SQL Is Not The Problem

This is adapted from a comment I left on Hacker News.

Why don't we replace SQL with some other, better query language, perhaps something "equally powerful" like get name, age -> (foos.id X bars.foo_id) |> get first(name) |> head?

Part of the point of SQL is that the database may choose to satisfy your query in a very different manner than you might expect given the procedural reading. The example query is a nice illustration; a modern relational database may move project/select steps earlier in the processing as long as it doesn't change the declarative meaning. Doing this kind of rearranging with a pipeline-looking query language is going to surprise people because you're giving the majority of people who think procedurally a false affordance.

Here's a nice example of a false affordance from a blog I can't read:


The handles on the left doors give you a clue how they are to be used. ON the right, they're mounted on the wrong side of the door so they will be awkward and surprising to use.

By the way, the false affordance is the fundamental cause of the object-relational impedance mismatch: the ORM is trying to put a low-level wrapper around a higher-level idea. OO languages are still row-by-row procedural systems where relational databases are set-oriented.

If the target language is Haskell or Ruby or another "sufficiently DSL-capable language" it will be possible to make an internal DSL that encapsulates your query. However, in that case I think users will be surprised when they have either non-obvious limits to how they can intermix query with in-language code, or else bad database performance compared to Postgres. You can see a little of both in the story of RethinkDB. If you are not using an internal DSL, you'll be stuck in the same situation as SQL where you are embedding your query language in the code somehow.

Relational databases are not just storage technology with a complicated query language.
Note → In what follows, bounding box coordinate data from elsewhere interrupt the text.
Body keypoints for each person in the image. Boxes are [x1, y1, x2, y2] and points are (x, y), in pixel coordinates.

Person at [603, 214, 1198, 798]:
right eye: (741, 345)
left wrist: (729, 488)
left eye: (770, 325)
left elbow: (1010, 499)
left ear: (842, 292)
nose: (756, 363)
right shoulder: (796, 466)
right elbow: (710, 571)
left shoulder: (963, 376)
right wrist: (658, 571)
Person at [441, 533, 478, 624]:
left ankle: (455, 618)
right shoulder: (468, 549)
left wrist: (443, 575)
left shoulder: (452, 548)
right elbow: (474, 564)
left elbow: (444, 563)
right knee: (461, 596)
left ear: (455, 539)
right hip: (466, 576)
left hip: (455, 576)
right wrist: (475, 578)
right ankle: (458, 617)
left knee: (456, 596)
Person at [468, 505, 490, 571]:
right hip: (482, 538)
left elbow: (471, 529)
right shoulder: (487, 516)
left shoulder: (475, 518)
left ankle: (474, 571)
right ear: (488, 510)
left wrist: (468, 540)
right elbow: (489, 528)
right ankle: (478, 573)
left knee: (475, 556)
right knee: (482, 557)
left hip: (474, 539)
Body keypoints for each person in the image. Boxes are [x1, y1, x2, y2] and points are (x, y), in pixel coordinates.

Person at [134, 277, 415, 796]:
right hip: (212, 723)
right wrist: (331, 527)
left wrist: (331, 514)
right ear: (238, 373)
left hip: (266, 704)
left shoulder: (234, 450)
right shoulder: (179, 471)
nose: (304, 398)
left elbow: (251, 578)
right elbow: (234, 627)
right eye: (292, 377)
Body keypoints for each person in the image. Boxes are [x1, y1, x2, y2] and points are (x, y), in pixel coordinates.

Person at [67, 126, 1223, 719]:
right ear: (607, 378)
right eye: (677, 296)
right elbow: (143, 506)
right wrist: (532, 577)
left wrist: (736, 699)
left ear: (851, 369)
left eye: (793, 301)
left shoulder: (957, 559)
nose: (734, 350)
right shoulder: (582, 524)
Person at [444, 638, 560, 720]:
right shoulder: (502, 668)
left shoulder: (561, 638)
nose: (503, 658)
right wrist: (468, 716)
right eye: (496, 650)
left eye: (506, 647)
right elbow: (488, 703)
They are also integration technology. SQL's surface syntax may be unfortunate, but I'm increasingly doubtful that there is going to be a serious general-purpose database competitor that manages to hit the same notes only better. The main contender from the 90s was OODBs; they managed to have both shitty performance and lacked the ecosystem that makes SQL so useful as an integration technology: your application may be the main actor, but there are usually a large number of supporting cast members like cron jobs, reports, little scripts, ad-hoc queries, backup and restore etc, and having to do all of that with an OODB is very painful.

There are now and will continue to be niches where relational databases suffer, the prominent one today being distributed data storage. But the problem you think is a problem really isn't a problem. Industrially speaking, "I don't like SQL" is a non-problem. For people who hate it, there are ORMs that make it possible to ignore it most of the time for better or worse (mostly worse, but whatever). Syntactically, the main problem with it is that different dialects that behave slightly differently. This turns into a major engineering annoyance, but one that is mostly swallowed by our library dependencies, who have by now already basically taken care of it.

The benefit of using a modern relational database (I'm talking about Postgres but it applies to SQL Server and probably others as well) is they already have hundreds or thousands of man-years of effort put into optimizing them. I really thought RethinkDB had a brilliant design and it was going to be the next generation database. But it performed worse than Postgres and that makes it basically a non-starter. This is part of why niche databases are not based on SQL: if you handle a niche well, I will tolerate your oddities, but if you want to build a new general-purpose database today, in 2018, you can't just have a better design. Your better design has to come with better performance and the ecosystem, the tool support, maintainability, etc., or it's a non-starter. Databases are one of the hardest technical markets to break into. For most companies, the data is actually the most important thing.